If the recent heatwave has given you the urge to break out the BBQ this weekend, you’re probably not alone. According to National BBQ Week, last year 131 million of us did just that and more are expected to indulge over the next few weeks as we head into August.
Here are some quick barbecue facts and figures to share at your next gathering:
- Nearly half of us worry about giving the guests food poisoning when we hold a barbecue.
- We like to push the boat out at the BBQ – three quarters of us spend over £80 and over two thirds like to try higher quality cuts of meat.
- The burger is still the first thing on the barbecue, followed by a fat juicy steak.
- Hygiene can be a problem with half of regular BBQ’ers admitting to using the same utensils for cooked and raw meat.
If you’re planning a party this weekend and need to buy a new BBQ, you’ll have a couple of different choices to ponder. The big battle in the world of barbies is not who does the cooking but whether you go for gas or traditional charcoal. Arguments on both sides can get pretty heated.
Gas vs Charcoal
For those new to the world of barbecues, it helps to realise that there are charcoal purists who wouldn’t touch a gas stove if it was given to them free with a year’s supply of Aberdeen Angus steaks.
- Charcoal tastes better: The first thing they’ll tell you is that you don’t get the same taste with gas. The radiant heat you get out of charcoal gives that seared appearance with the crunchy surface texture.
- Gas advocates say this is all in the mind and the fact that top restaurants cook steak over a gas hob is testament to the wooliness of this line of thinking. Charcoal fans add in that the smoky nature of their barbecue improves the taste of meat of all kinds.
- Charcoal is cheaper: This is less contested. You can buy ready made barbecue sets for just a couple of pounds if you’re doing a small, one off garden soiree. If you’re intending to use gas, you not only have to invest in a decent grill but buy the gas cylinder to power it.
- Good gas barbecues can cost at least a couple of hundred pounds and you should be expecting to pay closer to £1,000 for a state of the art model.
- Gas is safer: This is not entirely true. Most of the danger with charcoal comes from chefs who have had a few too many drinks and decide to help the fire along by adding a combustible entity like petrol.
- As long as you take the appropriate measures, both are reasonably safe in the hands of a responsible person. Charcoal grills do tend to get hotter when it comes to radiant heat, however, which means you need to be much more careful about where you place it.

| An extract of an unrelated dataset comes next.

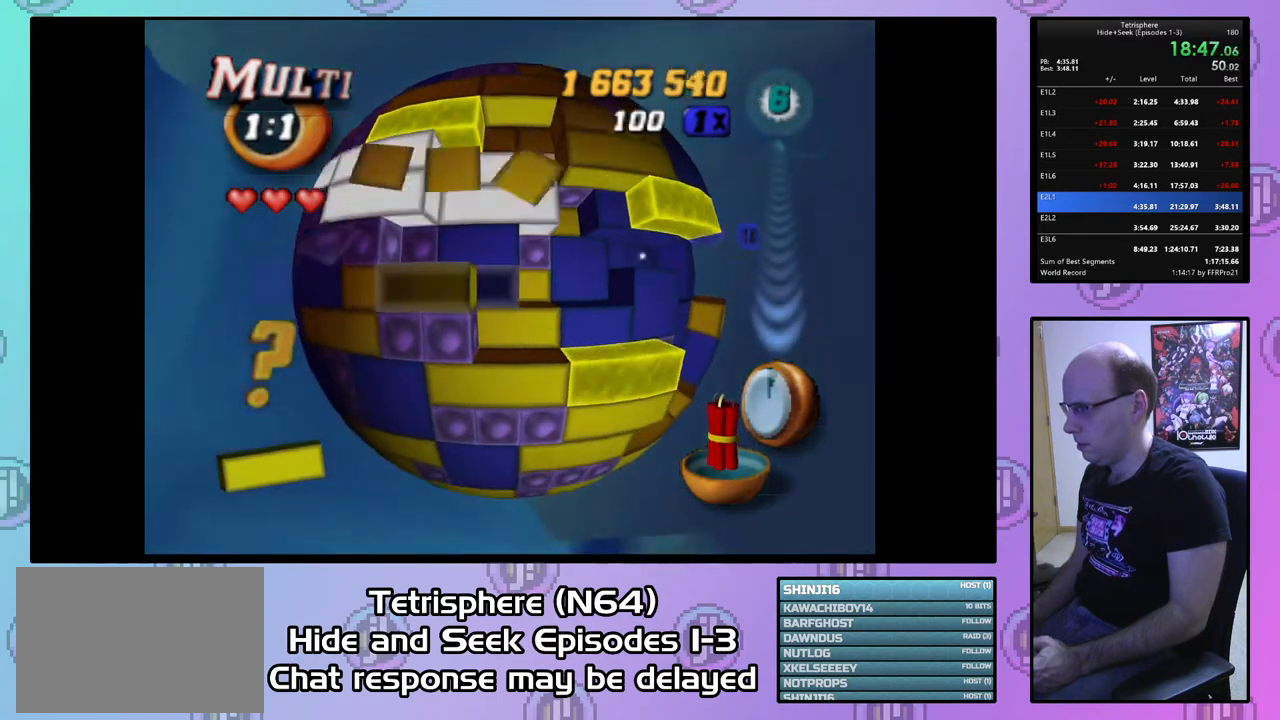
{"buttons": ["SQUARE"], "right_stick": "center", "events": [[267, "DPAD_LEFT", "down"], [333, "DPAD_LEFT", "up"], [433, "SQUARE", "down"]]}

- Charcoal is easier to clean: A decent gas BBQ does take a good amount of maintenance though the latest models have features such as drip trays that catch all the fat and oil. Charcoal BBQs are generally easier to keep clean, if slightly messier, especially the more basic varieties. Storage can also be a problem for gas BBQs as they have more parts that need to be protected, particularly over the winter.